In her testimony at her husband’s sentencing hearing Jan. 18, Tiffany Van Dyke said that among the hardships she and her two daughters had been experiencing was the cost of staying in touch with her husband while he was in jail.
“It’s very expensive,” she said. “Every week I must spend a minimum of $400 to $500 on phone calls for the three of us to speak with him.”
That’s a staggering amount. And no matter what you think of Jason Van Dyke, the former Chicago police officer convicted in October in the 2014 shooting death of Laquan McDonald, or of any other inmate, it is an unwise burden to place on offenders and their families.
For his safety, Van Dyke was incarcerated before sentencing in Rock Island County along the Mississippi River, where the phone charges at the county jail for domestic calls are among the highest in the state: $3.86 for the first minute, 51 cents for each additional minute.
A collect phone call from the Rock Island jail to Chicago lasting 20 minutes, which Tiffany Van Dyke said was a typical length for their conversations, costs $13.55. If you make four such calls a day, the bill approaches $400 a week.
Had Jason Van Dyke been held in Cook County, the charges would have been a flat 12.5 cents a minute, or about $70 a week for the same calling pattern, according to the rate-quote feature on the website of Securus Technologies, the private company that has the inmate-phone contract in about half of Illinois counties and at every state prison. That’s a less staggering amount.

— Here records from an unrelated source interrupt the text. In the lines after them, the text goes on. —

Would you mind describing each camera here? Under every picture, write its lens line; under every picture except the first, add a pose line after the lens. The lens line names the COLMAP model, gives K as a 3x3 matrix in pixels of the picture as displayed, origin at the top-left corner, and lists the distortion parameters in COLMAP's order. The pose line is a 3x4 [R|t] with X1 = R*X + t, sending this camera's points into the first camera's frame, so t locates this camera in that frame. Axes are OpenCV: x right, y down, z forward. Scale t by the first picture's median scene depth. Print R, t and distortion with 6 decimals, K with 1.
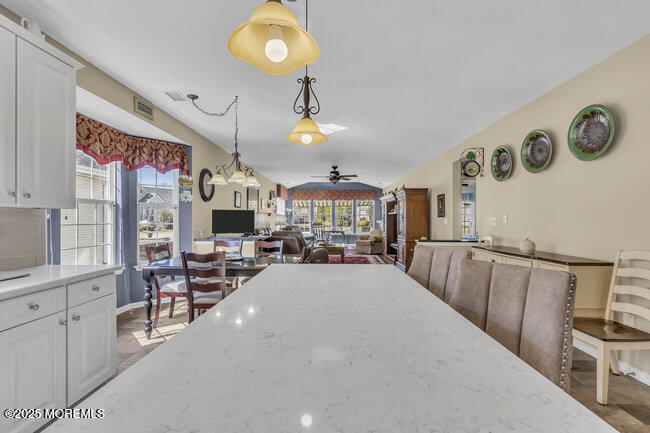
lens RADIAL K [[293.2, 0, 324.7], [0, 293.2, 219.7], [0, 0, 1]] dist [-0.006782, 0.000457]
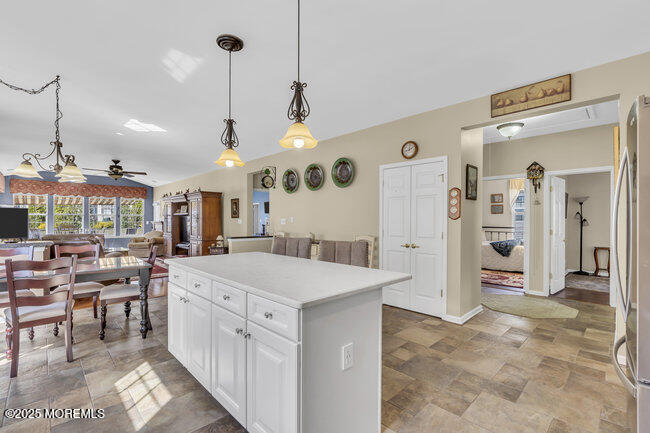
lens RADIAL K [[293.2, 0, 324.9], [0, 293.2, 220.9], [0, 0, 1]] dist [-0.006782, 0.000457]
pose [[0.695422, -0.002515, 0.718597, -0.182059], [0.001502, 0.999997, 0.002047, 0.000575], [-0.718600, -0.000344, 0.695424, -0.074168]]
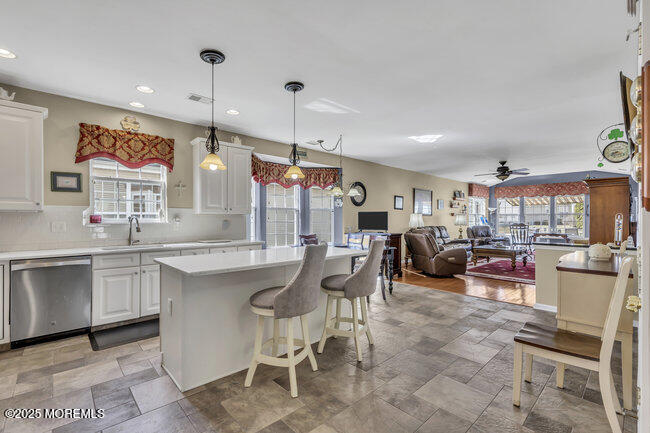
lens RADIAL K [[293.2, 0, 323.9], [0, 293.2, 220.2], [0, 0, 1]] dist [-0.006782, 0.000457]
pose [[0.697566, 0.004444, -0.716507, 0.334827], [-0.003041, 0.999990, 0.003242, -0.000021], [0.716514, -0.000082, 0.697573, -0.044197]]
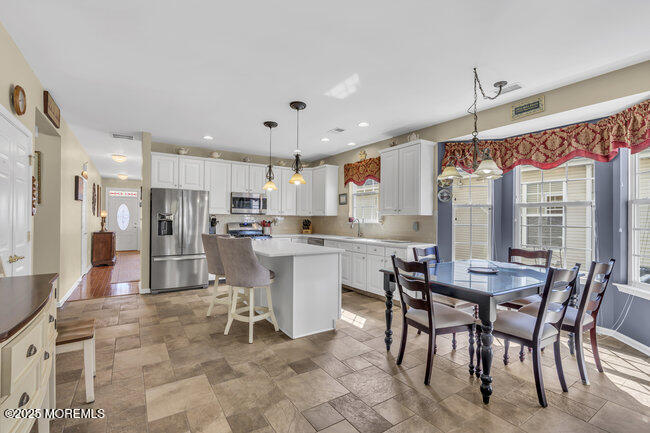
lens RADIAL K [[293.2, 0, 311.1], [0, 293.2, 218.8], [0, 0, 1]] dist [-0.006782, 0.000457]
pose [[-0.833286, -0.018799, -0.552523, 0.245355], [-0.016580, 0.999822, -0.009012, 0.005700], [0.552594, 0.001651, -0.833449, 0.666786]]
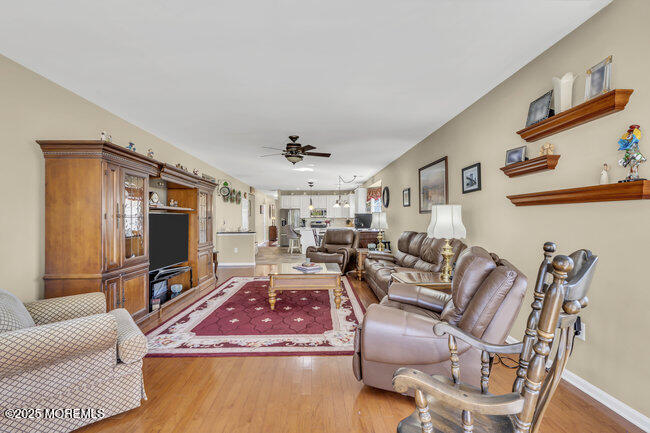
lens RADIAL K [[293.2, 0, 325.6], [0, 293.2, 217.3], [0, 0, 1]] dist [-0.006782, 0.000457]
pose [[-0.998687, 0.000017, -0.051222, -0.018202], [0.000270, 0.999988, -0.004934, -0.004326], [0.051222, -0.004942, -0.998675, 1.806193]]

Less staggering still is the rate Van Dyke is paying now that he’s serving time in (an undisclosed) state prison: 0.9 cents per minute, which adds up to a little more than $5 a week to make four 20-minute calls a day. Rates vary from site to site.
“We used to jump up and down and yell about price gouging,” said Jennifer Vollen-Katz, executive director of the John Howard Association, a Chicago-based prison watchdog group. “Many of these inmates and families are impoverished, and the profiteering at their expense was unconscionable.”

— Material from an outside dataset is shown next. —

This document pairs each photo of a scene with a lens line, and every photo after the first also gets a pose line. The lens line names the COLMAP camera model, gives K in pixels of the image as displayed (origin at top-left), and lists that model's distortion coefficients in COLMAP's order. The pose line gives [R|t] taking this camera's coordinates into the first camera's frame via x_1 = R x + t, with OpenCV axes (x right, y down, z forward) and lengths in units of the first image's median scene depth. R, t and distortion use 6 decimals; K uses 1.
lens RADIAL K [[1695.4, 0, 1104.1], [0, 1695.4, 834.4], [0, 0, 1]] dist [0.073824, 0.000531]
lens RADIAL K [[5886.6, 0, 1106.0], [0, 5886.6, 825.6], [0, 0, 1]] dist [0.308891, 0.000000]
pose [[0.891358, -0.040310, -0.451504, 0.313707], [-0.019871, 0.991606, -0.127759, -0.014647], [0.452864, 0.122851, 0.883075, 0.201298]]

And counterproductive. As Vollen-Katz noted, study after study going back decades shows that prisoners who are in regular contact with friends and family have better outcomes after they are released — are more likely to lead stable lives and less likely to re-offend — than those who are cut off from an outside support network.
More than 95 percent of today’s inmates will be released someday, according to the U.S. Bureau of Justice. Van Dyke himself, though not a likely recidivist, could be out in about three years. Keeping his family ties tight is in everyone’s interest.

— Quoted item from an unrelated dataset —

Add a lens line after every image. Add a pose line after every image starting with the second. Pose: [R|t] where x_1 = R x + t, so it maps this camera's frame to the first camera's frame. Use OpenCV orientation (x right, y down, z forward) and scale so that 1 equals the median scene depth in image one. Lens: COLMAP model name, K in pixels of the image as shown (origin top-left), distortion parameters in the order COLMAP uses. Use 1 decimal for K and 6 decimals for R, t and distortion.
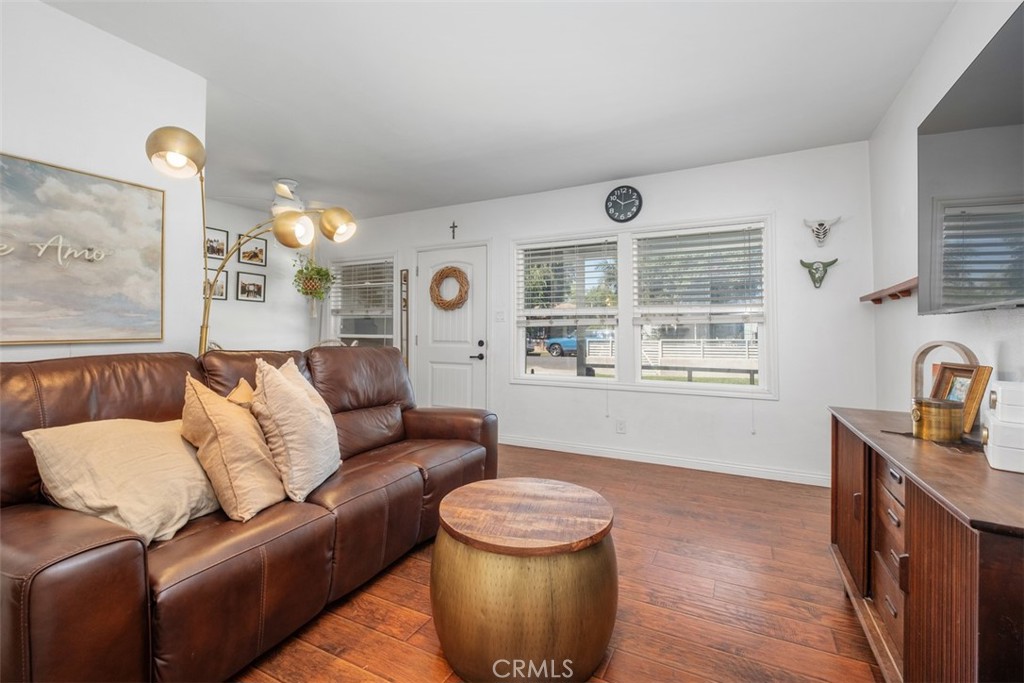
lens RADIAL K [[443.5, 0, 507.7], [0, 443.5, 325.2], [0, 0, 1]] dist [0.002435, -0.003464]
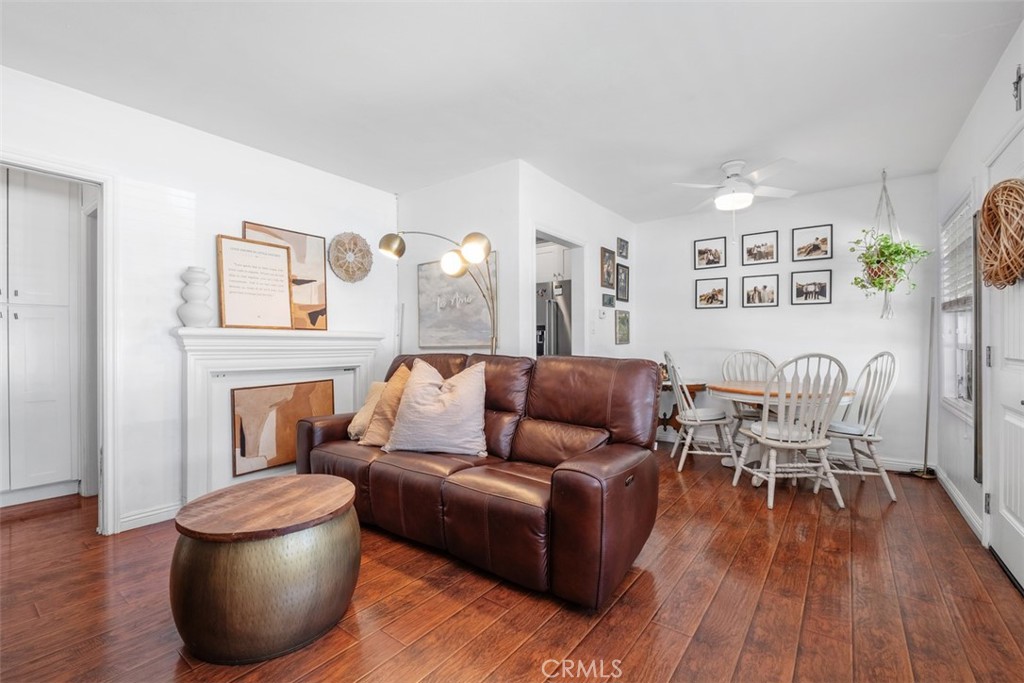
lens RADIAL K [[443.5, 0, 507.3], [0, 443.5, 332.2], [0, 0, 1]] dist [0.002435, -0.003464]
pose [[-0.157570, -0.025330, -0.987183, 0.341143], [0.017648, 0.999439, -0.028462, 0.012553], [0.987350, -0.021906, -0.157035, 0.575007]]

Archival news stories tell of controversies, protests and lawsuits in Illinois back when prison rates were Rock Island-high, and, nationally, such groups as Prison Phone Justice and the Campaign for Prison Phone Justice are battling predatory state rates as high as $5.70 for a 15-minute call.
Illinois is now ranked No. 1 for prison call affordability, according to Prison Phone Justice. And Vollen-Katz said that has created a new set of problems. “Since the rates went down at the beginning of the year, more inmates are able to afford to make phone calls,” she said. “So the demand is higher, and the competition for phone time is bad for morale and can create behavioral problems.”
Illinois Department of Corrections spokeswoman Lindsey Hess said the agency “is in the process of installing additional phones at every facility” to meet increased demand. She said calls from prison are limited to 30 minutes, but inmates are allowed to make multiple calls every day.
The risk of such generous access, of course, is that inmates will use the opportunity to commit or help orchestrate new crimes — everything from bookmaking to scam solicitation to murder-for-hire — though all nonlawyer calls are recorded and can be used as evidence.
But authorities have determined that the benefits outweigh this risk. The science bears them out and many families will agree.